2 comments on “(OC Register) Newport Beach Episcopal church to be sold

  1. Fisher says:

    From the Right Rev. J. Jon Bruno, bishop of the six-county diocese as quoted in the [i]Los Angeles Times[/i] on May 7, 2013 after Judge Kim G. Dunning ruled that the disputed properties belonged to TEC:
    [blockquote]”I give thanks for the culmination of this marathon litigation, and I pray this action will settle the fact that people can disagree but cannot take property that has been entrusted to the Episcopal Church for ministry.
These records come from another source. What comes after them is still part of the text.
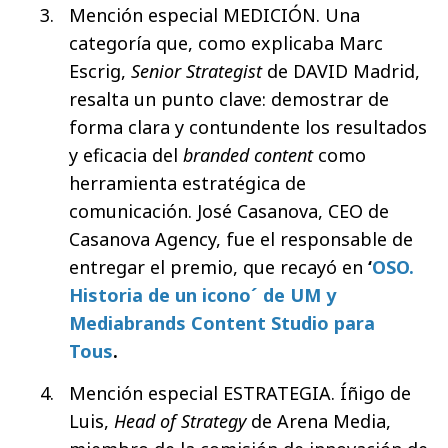
Mención especial MEDICIÓN. Una
categoría que, como explicaba Marc
Escrig,
Senior Strategist
de DAVID Madrid,
resalta un punto clave: demostrar de
forma clara y contundente los resultados
y eficacia del
branded content
como
herramienta estratégica de
comunicación. José Casanova, CEO de
Casanova Agency, fue el responsable de
entregar el premio, que recayó en
‘
OSO.
Historia de un icono´ de UM y
Mediabrands Content Studio para
Tous
.
Mención especial ESTRATEGIA. Íñigo de
Luis,
Head of Strategy
de Arena Media,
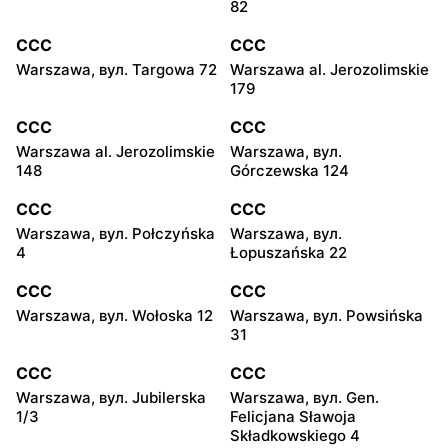
82
CCC
CCC
Warszawa, вул. Targowa 72
Warszawa al. Jerozolimskie
179
CCC
CCC
Warszawa al. Jerozolimskie
Warszawa, вул.
148
Górczewska 124
CCC
CCC
Warszawa, вул. Połczyńska
Warszawa, вул.
4
Łopuszańska 22
CCC
CCC
Warszawa, вул. Wołoska 12
Warszawa, вул. Powsińska
31
CCC
CCC
Warszawa, вул. Jubilerska
Warszawa, вул. Gen.
1/3
Felicjana Sławoja
Składkowskiego 4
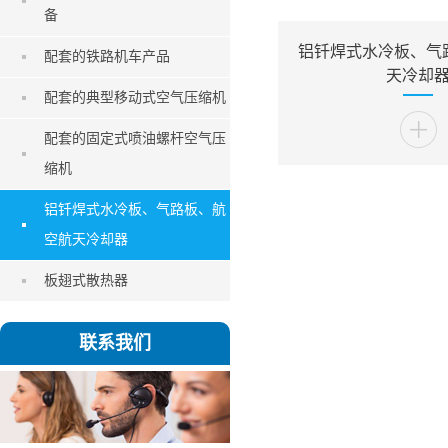
备
铝钎焊式水冷板、气
配套的铁路机车产品
天冷却
配套的典型移动式空气压缩机
配套的固定式喷油螺杆空气压
缩机
铝钎焊式水冷板、气路板、航
空航天冷却器
板翅式散热器
联系我们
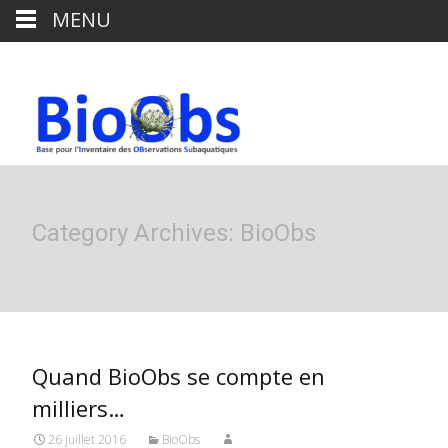
MENU
Category Archives: BioObs
Quand BioObs se compte en
milliers…
26 juillet 2016
BioObs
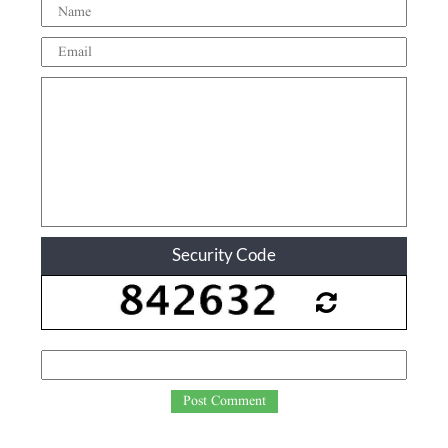
Security Code
Post Comment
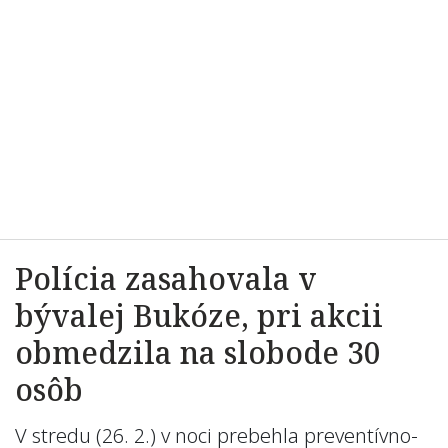
Polícia zasahovala v
bývalej Bukóze, pri akcii
obmedzila na slobode 30
osôb
V stredu (26. 2.) v noci prebehla preventívno-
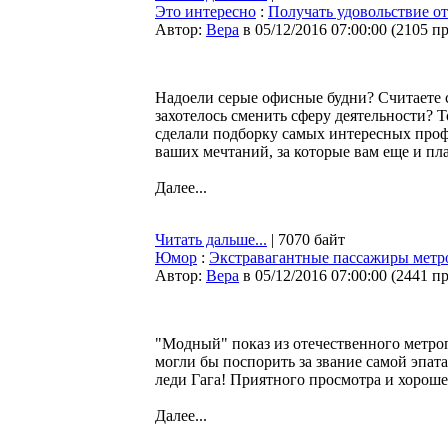
Это интересно
:
Получать удовольствие от
Автор:
Bepa
в 05/12/2016 07:00:00
(
2105 п
Надоели серые офисные будни? Считаете 
захотелось сменить сферу деятельности? Т
сделали подборку самых интересных профе
ваших мечтаний, за которые вам еще и пл
Далее...
Читать дальше...
| 7070 байт
Юмор
:
Экстравагантные пассажиры метро
Автор:
Bepa
в 05/12/2016 07:00:00
(
2441 п
"Модный" показ из отечественного метро
могли бы поспорить за звание самой эпата
леди Гага! Приятного просмотра и хороше
Далее...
I give thanks to God that, after these cases spanning more than eight years, we now can proceed with the continuing ministry of the Episcopal Church in Newport Beach.”[/blockquote]
    After the sale of these properties, what kind of continuing ministry in Newport Beach does the bishop have in mind? Deploying the profits of this sale elsewhere would seem to violate the trust of those who helped to provide this locus of ministry in their community. Even those who are continuing adherents of TEC and support the philosophy of Bruno deserve some sort of explanation.
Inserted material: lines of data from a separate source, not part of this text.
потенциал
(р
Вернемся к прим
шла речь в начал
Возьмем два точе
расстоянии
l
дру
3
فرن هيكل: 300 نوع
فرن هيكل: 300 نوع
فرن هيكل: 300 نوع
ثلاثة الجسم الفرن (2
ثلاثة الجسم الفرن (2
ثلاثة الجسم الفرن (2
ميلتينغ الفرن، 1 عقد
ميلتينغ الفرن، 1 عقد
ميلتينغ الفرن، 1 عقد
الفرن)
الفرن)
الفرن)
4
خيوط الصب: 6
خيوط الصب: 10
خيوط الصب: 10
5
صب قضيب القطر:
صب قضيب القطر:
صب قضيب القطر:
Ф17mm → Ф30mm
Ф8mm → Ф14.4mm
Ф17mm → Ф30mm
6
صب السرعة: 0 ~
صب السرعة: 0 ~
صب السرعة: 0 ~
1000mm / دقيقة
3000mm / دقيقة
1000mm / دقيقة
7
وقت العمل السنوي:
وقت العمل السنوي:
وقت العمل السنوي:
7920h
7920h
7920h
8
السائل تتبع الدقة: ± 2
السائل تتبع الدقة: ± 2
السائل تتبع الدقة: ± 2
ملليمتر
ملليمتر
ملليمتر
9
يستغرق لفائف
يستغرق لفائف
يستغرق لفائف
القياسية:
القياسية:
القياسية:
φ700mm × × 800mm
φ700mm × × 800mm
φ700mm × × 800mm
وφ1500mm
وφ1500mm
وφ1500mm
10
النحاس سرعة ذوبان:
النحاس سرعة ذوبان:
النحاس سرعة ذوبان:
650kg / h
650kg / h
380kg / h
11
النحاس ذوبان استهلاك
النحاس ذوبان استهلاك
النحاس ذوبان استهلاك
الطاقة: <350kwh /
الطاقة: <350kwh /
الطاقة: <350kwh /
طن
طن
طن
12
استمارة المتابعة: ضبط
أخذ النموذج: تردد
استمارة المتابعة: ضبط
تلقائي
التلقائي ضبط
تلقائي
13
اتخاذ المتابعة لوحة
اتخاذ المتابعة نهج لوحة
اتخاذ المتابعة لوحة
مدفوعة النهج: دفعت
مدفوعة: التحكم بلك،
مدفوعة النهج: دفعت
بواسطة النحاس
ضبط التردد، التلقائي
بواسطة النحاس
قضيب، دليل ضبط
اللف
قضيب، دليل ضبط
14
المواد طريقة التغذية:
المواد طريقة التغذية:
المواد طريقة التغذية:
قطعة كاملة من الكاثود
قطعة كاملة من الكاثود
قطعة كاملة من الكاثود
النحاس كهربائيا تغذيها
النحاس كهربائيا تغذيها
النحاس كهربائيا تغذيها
  2. Undergroundpewster says:

    For years we have heard the sound bites, “we must focus of mission and not issues”. This sale is a sad example of what mission has become. It is about giving departing parishes the boot, locking the doors, and selling the property. It is not about preserving church property, it is about turning those churches into “missions” that can be later sold for profit. Mission accomplished?